For voice AI specifically, where latency is everything, he emphasized the need for efficient orchestration and low-level kernel optimization. "For voice to voice, every second matters. You want to make sure the voice-to-voice pipeline can finish a conversation in a sub-millisecond regime."
What production actually looks like
The panel brought together Bharath Shankar, Co-founder and Chief of Products and Engineering at Gnani.ai, Ashwin Raguraman, Co-founder and Partner at Bharat Innovation Fund, along with Makwana and Subramanian.
Shankar's company handles 3.5 crore conversations daily. That's 30,000 concurrent conversations at any given moment. Getting there wasn't about picking the best model. It was about system engineering across the entire stack.
"If all demos were production, then every startup would be profitable today," Shankar said. "Building a demo today is easy. You have frameworks, you have models. But production is a different uphill task."
He walked through what breaks at scale. API clients that can't handle 2,000 requests per second. Databases that weren't designed for that kind of load. Caching systems that become de facto data stores because you're caching everything. "Until you hit that scale, you will not even imagine that the throttling can happen at the client end," he noted.
On cloud provider selection, Shankar was pragmatic. Gnani.ai started with hyperscalers, getting grants from Google Cloud through a cold email. But as the company scaled, the decision came down to five pillars: availability, reliability, scalability, observability, and cost. Hyperscalers are 3x to 4x more expensive than providers like E2E, and for a startup, that matters.
For voice AI specifically, Shankar explained the complexity. "Production-grade voice AI involves multiple layers like speech-to-text, NLP, and text-to-speech. At every layer, there are challenges." On an H100, Gnani.ai can handle more than 64 streams. If you're only getting three or four streams on hardware that expensive, "it is not production grade, according to me".
What investors actually look for
Raguraman brought the investor perspective. At the early stage, his fund isn't looking for massive revenues or profitability. It’s looking for gross margin, which is directly tied to infrastructure spend.
"We've seen startups at 65% margin, we've seen others at 80- 85%," he said. "That tells a story by itself, just in terms of how well either the product has been architected or what you're using from an infrastructure perspective."

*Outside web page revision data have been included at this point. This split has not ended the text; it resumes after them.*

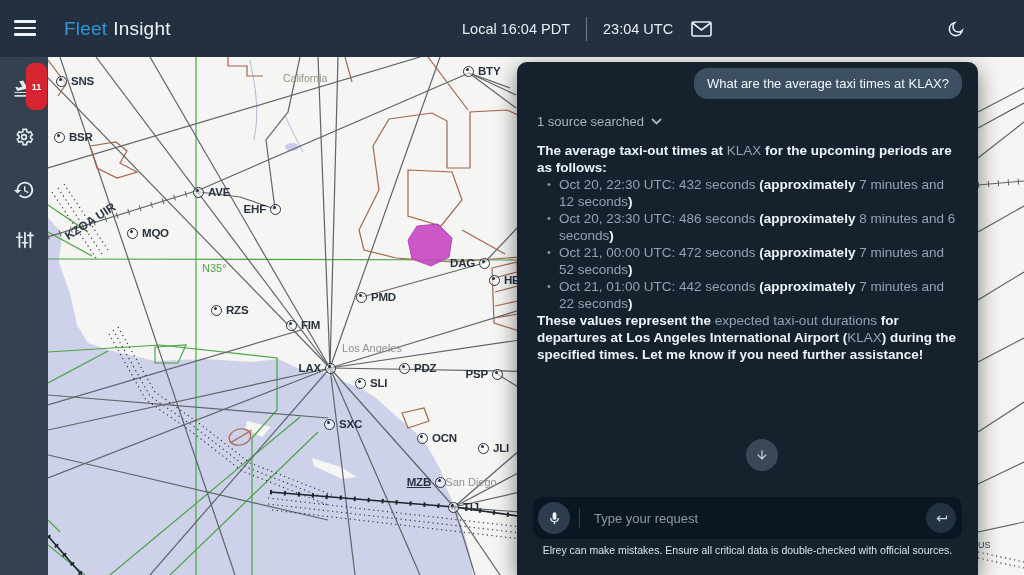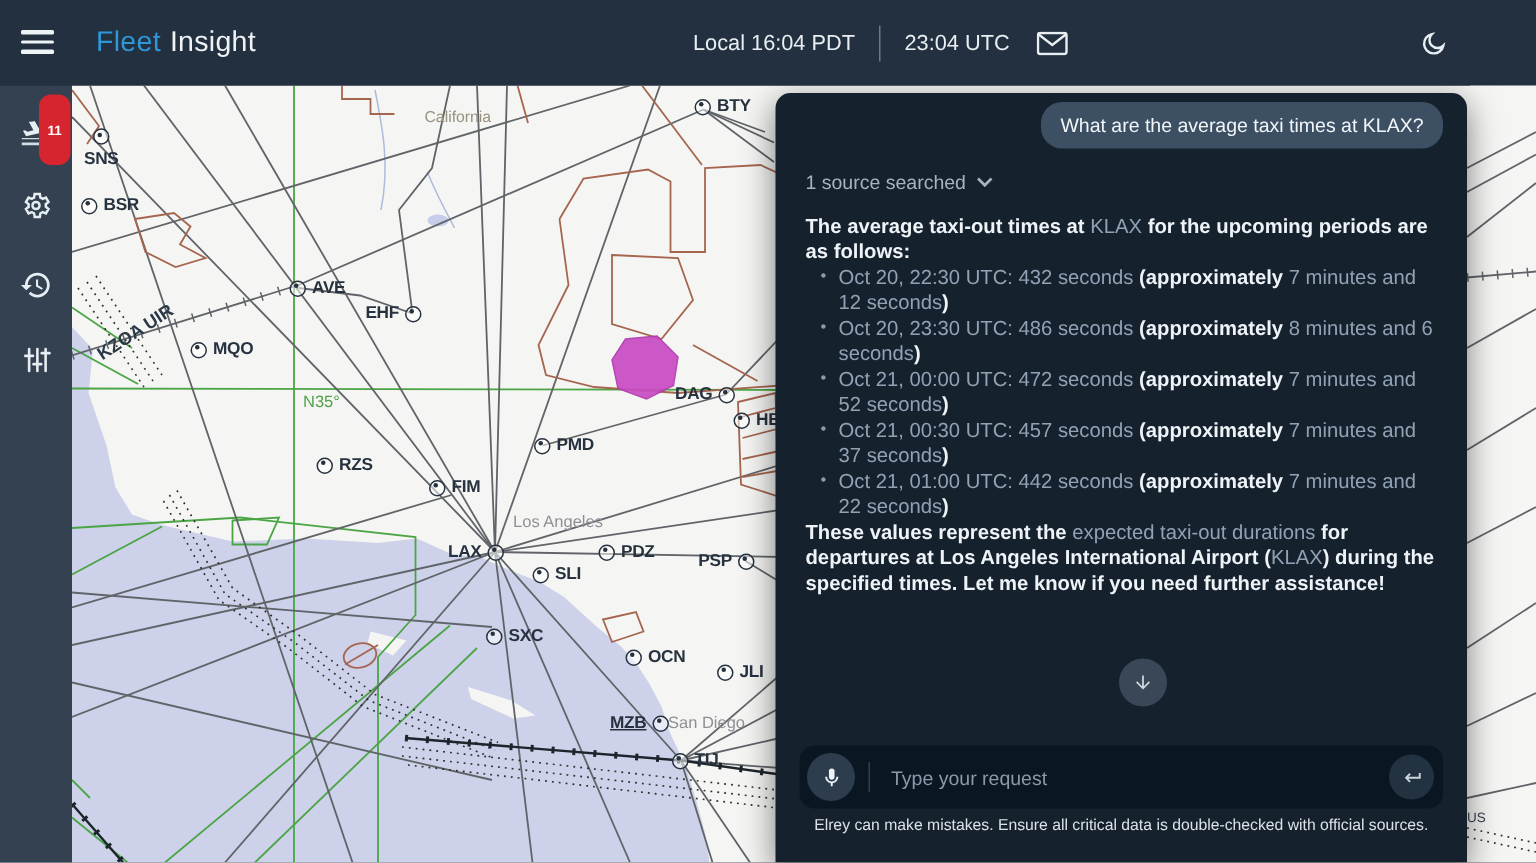--- a/index.html
+++ b/index.html
@@ -193,21 +193,21 @@
       <path d="M978,552 L1024,562"></path>
         <path d="M978,558 L1024,568"></path>
     </g>
 
     <path d="M270,492 L454,507 L532,518" stroke="#1c242c" stroke-width="1.6" fill="none"></path>
     <path d="M270,492 L454,507 L532,518" stroke="#1c242c" stroke-width="4.5" stroke-dasharray="2 12" fill="none"></path>
     <path d="M48,536 L82,575" stroke="#1c242c" stroke-width="1.6" fill="none"></path>
     <path d="M48,536 L82,575" stroke="#1c242c" stroke-width="4.5" stroke-dasharray="2 10" fill="none"></path>
   </svg>
   <div id="map-labels">
-      <div class="wp" style="left: 8px; top: 42px; flex-direction: column;">
+      <div class="wp" style="left: 8px; top: 24px;">
         <span class="wp-sym"></span>
         <span>SNS</span>
       </div>
       <div class="wp" style="left: 6px; top: 80px;">
         <span class="wp-sym"></span>
         <span>BSR</span>
       </div>
       <div class="wp" style="left: 145px; top: 135px;">
         <span class="wp-sym"></span>
         <span>AVE</span>
@@ -359,21 +359,20 @@
       <svg width="11" height="7" viewBox="0 0 11 7">
           <path d="M1 1l4.5 4.5L10 1" fill="none" stroke="#a7b3bf" stroke-width="1.8"></path>
         </svg>
     </div>
     <div class="chat-body">
       <p id="chat-intro"><span class="seg-strong">The average taxi-out times at </span><span class="seg-muted">KLAX</span><span class="seg-strong"> for the upcoming periods are as follows:</span></p>
       <ul id="chat-list">
           <li><span class="seg-muted">Oct 20, 22:30 UTC: 432 seconds </span><span class="seg-strong">(approximately</span><span class="seg-muted"> 7 minutes and 12 seconds</span><span class="seg-strong">)</span></li>
           <li><span class="seg-muted">Oct 20, 23:30 UTC: 486 seconds </span><span class="seg-strong">(approximately</span><span class="seg-muted"> 8 minutes and 6 seconds</span><span class="seg-strong">)</span></li>
           <li><span class="seg-muted">Oct 21, 00:00 UTC: 472 seconds </span><span class="seg-strong">(approximately</span><span class="seg-muted"> 7 minutes and 52 seconds</span><span class="seg-strong">)</span></li>
-          <li><span class="seg-muted">Oct 21, 00:30 UTC: 457 seconds </span><span class="seg-strong">(approximately</span><span class="seg-muted"> 7 minutes and 37 seconds</span><span class="seg-strong">)</span></li>
           <li><span class="seg-muted">Oct 21, 01:00 UTC: 442 seconds </span><span class="seg-strong">(approximately</span><span class="seg-muted"> 7 minutes and 22 seconds</span><span class="seg-strong">)</span></li>
         </ul>
       <p id="chat-outro"><span class="seg-strong">These values represent the </span><span class="seg-muted">expected taxi-out durations</span><span class="seg-strong"> for departures at Los Angeles International Airport (</span><span class="seg-muted">KLAX</span><span class="seg-strong">) during the specified times. Let me know if you need further assistance!</span></p>
     </div>
   </div>
 
   <div class="scroll-btn">
     <svg width="14" height="14" viewBox="0 0 24 24">
         <path fill="#cfd8e0" d="M20 12l-1.4-1.4L13 16.2V4h-2v12.2l-5.6-5.6L4 12l8 8 8-8z"></path>
       </svg>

Raguraman sees voice AI as the input modality of the future. "It will really democratize access to applications and technology for people, irrespective of their ability to understand technology."
The advice worth remembering
Makwana's technical advice was clear. Track the right metrics, not volatile GPU utilization. Use the right compiler stack—vLLM, TensorRT-LLM, not just PyTorch in eager mode. And invest in low-precision inference, because that's the next viable way of cutting costs.
He also emphasized something he's seen in China but not enough in India. "I would highly recommend that people invest in understanding how to write efficient kernels. Those folks are actually writing custom kernels for their models, and they're trying to get to that 105-110% improvement. At a very large scale, that 5-10% makes a huge difference."
Subramanian's advice was more strategic. "Build for the internet, not just for India," he said. And think about who your end consumer will be in a few years. "Will it be human beings, or will it be computers? Make sure that the product you're building is easily usable by an AI agent."
Shankar's advice cut to the core of long-term moats. "You should also think about data. How do you go back and keep cleaning the data that you're curating from all your conversations? Because if you don't do that at a later point, that is going to be your moat."
The evening ended with networking, but the message was clear. The companies that will win in AI aren't the ones with the best demos. They're the ones who can solve the boring, hard problems of production at scale.